**TRY IT:**
All lines from the one that mentions "[74,272,288,293] format called" through the last of the entries below must be copied exactly, with both ends kept.

**SUPPLIED RECORDS:**
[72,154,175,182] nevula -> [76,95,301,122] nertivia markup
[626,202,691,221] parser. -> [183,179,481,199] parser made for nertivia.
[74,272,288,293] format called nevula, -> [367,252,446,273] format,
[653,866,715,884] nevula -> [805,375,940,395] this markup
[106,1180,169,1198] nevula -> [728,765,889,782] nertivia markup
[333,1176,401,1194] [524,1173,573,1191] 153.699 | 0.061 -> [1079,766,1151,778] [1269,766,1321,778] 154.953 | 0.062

**RESPONSE TO THE TASK:**
[74,272,288,293] format called nevula, -> [367,252,446,273] format,
[653,866,715,884] nevula -> [805,375,940,395] this markup
[106,1180,169,1198] nevula -> [728,765,889,782] nertivia markup
[333,1176,401,1194] [524,1173,573,1191] 153.699 | 0.061 -> [1079,766,1151,778] [1269,766,1321,778] 154.953 | 0.062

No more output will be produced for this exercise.